**ASSIGNED TASK**
Leaving nothing out, set down all the data exactly.

**PROVIDED RECORDS**
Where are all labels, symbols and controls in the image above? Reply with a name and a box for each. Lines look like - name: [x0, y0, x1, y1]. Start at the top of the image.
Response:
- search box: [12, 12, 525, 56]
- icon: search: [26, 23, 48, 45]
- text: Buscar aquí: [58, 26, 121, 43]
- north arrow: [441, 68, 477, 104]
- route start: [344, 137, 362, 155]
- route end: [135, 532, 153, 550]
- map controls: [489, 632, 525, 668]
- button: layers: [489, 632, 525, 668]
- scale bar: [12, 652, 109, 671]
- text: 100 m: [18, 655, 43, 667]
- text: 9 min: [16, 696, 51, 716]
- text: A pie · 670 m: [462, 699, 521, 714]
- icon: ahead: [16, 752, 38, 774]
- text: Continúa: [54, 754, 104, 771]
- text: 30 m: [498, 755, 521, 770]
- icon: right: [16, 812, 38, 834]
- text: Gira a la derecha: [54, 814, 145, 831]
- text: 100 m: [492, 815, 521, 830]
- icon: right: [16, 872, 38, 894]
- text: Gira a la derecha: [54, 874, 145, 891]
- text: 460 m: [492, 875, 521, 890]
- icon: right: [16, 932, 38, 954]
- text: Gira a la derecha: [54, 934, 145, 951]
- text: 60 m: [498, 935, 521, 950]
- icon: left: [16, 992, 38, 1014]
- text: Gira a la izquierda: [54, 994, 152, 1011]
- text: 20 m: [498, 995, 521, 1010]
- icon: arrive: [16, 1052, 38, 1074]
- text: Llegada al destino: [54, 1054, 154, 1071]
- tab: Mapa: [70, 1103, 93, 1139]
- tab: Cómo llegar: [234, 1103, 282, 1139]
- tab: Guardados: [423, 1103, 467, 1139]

**FINISHED EXERCISE**
Where are all labels, symbols and controls in the image above? Reply with a name and a box for each. Lines look like - name: [x0, y0, x1, y1]. Start at the top of the image.
Response:
- search box: [12, 12, 525, 56]
- icon: search: [26, 23, 48, 45]
- text: Buscar aquí: [58, 26, 121, 43]
- north arrow: [441, 68, 477, 104]
- route start: [344, 137, 362, 155]
- route end: [135, 532, 153, 550]
- map controls: [489, 632, 525, 668]
- button: layers: [489, 632, 525, 668]
- scale bar: [12, 652, 109, 671]
- text: 100 m: [18, 655, 43, 667]
- text: 9 min: [16, 696, 51, 716]
- text: A pie · 670 m: [462, 699, 521, 714]
- icon: ahead: [16, 752, 38, 774]
- text: Continúa: [54, 754, 104, 771]
- text: 30 m: [498, 755, 521, 770]
- icon: right: [16, 812, 38, 834]
- text: Gira a la derecha: [54, 814, 145, 831]
- text: 100 m: [492, 815, 521, 830]
- icon: right: [16, 872, 38, 894]
- text: Gira a la derecha: [54, 874, 145, 891]
- text: 460 m: [492, 875, 521, 890]
- icon: right: [16, 932, 38, 954]
- text: Gira a la derecha: [54, 934, 145, 951]
- text: 60 m: [498, 935, 521, 950]
- icon: left: [16, 992, 38, 1014]
- text: Gira a la izquierda: [54, 994, 152, 1011]
- text: 20 m: [498, 995, 521, 1010]
- icon: arrive: [16, 1052, 38, 1074]
- text: Llegada al destino: [54, 1054, 154, 1071]
- tab: Mapa: [70, 1103, 93, 1139]
- tab: Cómo llegar: [234, 1103, 282, 1139]
- tab: Guardados: [423, 1103, 467, 1139]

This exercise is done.